DATASET EXTRACT:
((

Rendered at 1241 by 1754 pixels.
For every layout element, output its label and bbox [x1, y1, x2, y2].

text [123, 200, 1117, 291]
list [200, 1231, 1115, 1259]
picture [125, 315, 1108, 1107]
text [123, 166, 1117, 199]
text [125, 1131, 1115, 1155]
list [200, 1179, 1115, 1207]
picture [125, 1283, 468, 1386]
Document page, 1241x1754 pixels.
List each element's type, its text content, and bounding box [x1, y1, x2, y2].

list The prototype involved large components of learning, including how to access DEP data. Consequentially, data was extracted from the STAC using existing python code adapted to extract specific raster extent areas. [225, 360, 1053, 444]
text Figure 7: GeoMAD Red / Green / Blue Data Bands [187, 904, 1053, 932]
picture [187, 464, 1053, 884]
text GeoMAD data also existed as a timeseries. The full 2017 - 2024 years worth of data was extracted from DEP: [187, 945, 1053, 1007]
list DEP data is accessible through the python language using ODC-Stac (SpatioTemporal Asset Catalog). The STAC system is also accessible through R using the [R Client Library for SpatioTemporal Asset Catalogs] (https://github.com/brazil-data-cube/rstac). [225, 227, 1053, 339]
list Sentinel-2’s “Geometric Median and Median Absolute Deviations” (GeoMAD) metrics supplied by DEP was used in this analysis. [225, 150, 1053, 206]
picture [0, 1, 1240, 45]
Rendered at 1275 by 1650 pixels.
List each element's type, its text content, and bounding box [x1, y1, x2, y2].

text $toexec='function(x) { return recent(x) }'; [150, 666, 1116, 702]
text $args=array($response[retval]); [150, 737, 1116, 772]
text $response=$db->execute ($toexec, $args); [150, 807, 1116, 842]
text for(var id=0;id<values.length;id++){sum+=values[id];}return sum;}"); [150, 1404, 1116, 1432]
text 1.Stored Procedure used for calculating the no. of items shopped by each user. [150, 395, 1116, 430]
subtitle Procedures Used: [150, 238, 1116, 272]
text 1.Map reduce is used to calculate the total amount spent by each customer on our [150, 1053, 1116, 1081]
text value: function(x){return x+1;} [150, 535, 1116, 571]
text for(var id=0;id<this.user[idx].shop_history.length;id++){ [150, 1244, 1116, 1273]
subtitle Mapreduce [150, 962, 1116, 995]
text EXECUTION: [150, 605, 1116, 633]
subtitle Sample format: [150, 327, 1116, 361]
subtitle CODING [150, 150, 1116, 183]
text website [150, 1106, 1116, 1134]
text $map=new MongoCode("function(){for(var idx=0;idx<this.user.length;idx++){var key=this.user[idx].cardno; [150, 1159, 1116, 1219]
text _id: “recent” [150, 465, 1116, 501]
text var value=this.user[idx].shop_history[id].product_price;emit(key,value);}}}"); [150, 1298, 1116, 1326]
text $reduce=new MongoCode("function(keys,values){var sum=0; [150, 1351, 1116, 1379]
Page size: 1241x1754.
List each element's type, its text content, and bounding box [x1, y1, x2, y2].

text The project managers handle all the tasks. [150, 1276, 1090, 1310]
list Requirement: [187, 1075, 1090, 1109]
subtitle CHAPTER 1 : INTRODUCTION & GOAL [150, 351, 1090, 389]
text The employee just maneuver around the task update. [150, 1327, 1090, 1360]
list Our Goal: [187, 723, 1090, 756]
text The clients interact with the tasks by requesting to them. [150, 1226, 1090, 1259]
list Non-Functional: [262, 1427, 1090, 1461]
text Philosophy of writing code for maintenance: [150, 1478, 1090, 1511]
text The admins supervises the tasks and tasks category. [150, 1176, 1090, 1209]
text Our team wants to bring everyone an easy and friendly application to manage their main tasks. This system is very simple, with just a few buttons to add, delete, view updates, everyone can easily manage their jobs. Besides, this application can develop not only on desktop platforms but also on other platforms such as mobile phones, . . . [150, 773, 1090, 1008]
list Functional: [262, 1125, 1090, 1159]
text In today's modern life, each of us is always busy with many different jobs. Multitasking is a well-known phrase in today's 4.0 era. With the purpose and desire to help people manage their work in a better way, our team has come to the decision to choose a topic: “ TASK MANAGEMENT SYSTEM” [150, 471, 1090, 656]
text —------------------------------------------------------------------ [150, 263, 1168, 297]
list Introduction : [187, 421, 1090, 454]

))

BRIEF: Please copy every line of the material exactly.

OUTPUT:
Rendered at 1241 by 1754 pixels.
For every layout element, output its label and bbox [x1, y1, x2, y2].

text [123, 200, 1117, 291]
list [200, 1231, 1115, 1259]
picture [125, 315, 1108, 1107]
text [123, 166, 1117, 199]
text [125, 1131, 1115, 1155]
list [200, 1179, 1115, 1207]
picture [125, 1283, 468, 1386]
Document page, 1241x1754 pixels.
List each element's type, its text content, and bounding box [x1, y1, x2, y2].

list The prototype involved large components of learning, including how to access DEP data. Consequentially, data was extracted from the STAC using existing python code adapted to extract specific raster extent areas. [225, 360, 1053, 444]
text Figure 7: GeoMAD Red / Green / Blue Data Bands [187, 904, 1053, 932]
picture [187, 464, 1053, 884]
text GeoMAD data also existed as a timeseries. The full 2017 - 2024 years worth of data was extracted from DEP: [187, 945, 1053, 1007]
list DEP data is accessible through the python language using ODC-Stac (SpatioTemporal Asset Catalog). The STAC system is also accessible through R using the [R Client Library for SpatioTemporal Asset Catalogs] (https://github.com/brazil-data-cube/rstac). [225, 227, 1053, 339]
list Sentinel-2’s “Geometric Median and Median Absolute Deviations” (GeoMAD) metrics supplied by DEP was used in this analysis. [225, 150, 1053, 206]
picture [0, 1, 1240, 45]
Rendered at 1275 by 1650 pixels.
List each element's type, its text content, and bounding box [x1, y1, x2, y2].

text $toexec='function(x) { return recent(x) }'; [150, 666, 1116, 702]
text $args=array($response[retval]); [150, 737, 1116, 772]
text $response=$db->execute ($toexec, $args); [150, 807, 1116, 842]
text for(var id=0;id<values.length;id++){sum+=values[id];}return sum;}"); [150, 1404, 1116, 1432]
text 1.Stored Procedure used for calculating the no. of items shopped by each user. [150, 395, 1116, 430]
subtitle Procedures Used: [150, 238, 1116, 272]
text 1.Map reduce is used to calculate the total amount spent by each customer on our [150, 1053, 1116, 1081]
text value: function(x){return x+1;} [150, 535, 1116, 571]
text for(var id=0;id<this.user[idx].shop_history.length;id++){ [150, 1244, 1116, 1273]
subtitle Mapreduce [150, 962, 1116, 995]
text EXECUTION: [150, 605, 1116, 633]
subtitle Sample format: [150, 327, 1116, 361]
subtitle CODING [150, 150, 1116, 183]
text website [150, 1106, 1116, 1134]
text $map=new MongoCode("function(){for(var idx=0;idx<this.user.length;idx++){var key=this.user[idx].cardno; [150, 1159, 1116, 1219]
text _id: “recent” [150, 465, 1116, 501]
text var value=this.user[idx].shop_history[id].product_price;emit(key,value);}}}"); [150, 1298, 1116, 1326]
text $reduce=new MongoCode("function(keys,values){var sum=0; [150, 1351, 1116, 1379]
Page size: 1241x1754.
List each element's type, its text content, and bounding box [x1, y1, x2, y2].

text The project managers handle all the tasks. [150, 1276, 1090, 1310]
list Requirement: [187, 1075, 1090, 1109]
subtitle CHAPTER 1 : INTRODUCTION & GOAL [150, 351, 1090, 389]
text The employee just maneuver around the task update. [150, 1327, 1090, 1360]
list Our Goal: [187, 723, 1090, 756]
text The clients interact with the tasks by requesting to them. [150, 1226, 1090, 1259]
list Non-Functional: [262, 1427, 1090, 1461]
text Philosophy of writing code for maintenance: [150, 1478, 1090, 1511]
text The admins supervises the tasks and tasks category. [150, 1176, 1090, 1209]
text Our team wants to bring everyone an easy and friendly application to manage their main tasks. This system is very simple, with just a few buttons to add, delete, view updates, everyone can easily manage their jobs. Besides, this application can develop not only on desktop platforms but also on other platforms such as mobile phones, . . . [150, 773, 1090, 1008]
list Functional: [262, 1125, 1090, 1159]
text In today's modern life, each of us is always busy with many different jobs. Multitasking is a well-known phrase in today's 4.0 era. With the purpose and desire to help people manage their work in a better way, our team has come to the decision to choose a topic: “ TASK MANAGEMENT SYSTEM” [150, 471, 1090, 656]
text —------------------------------------------------------------------ [150, 263, 1168, 297]
list Introduction : [187, 421, 1090, 454]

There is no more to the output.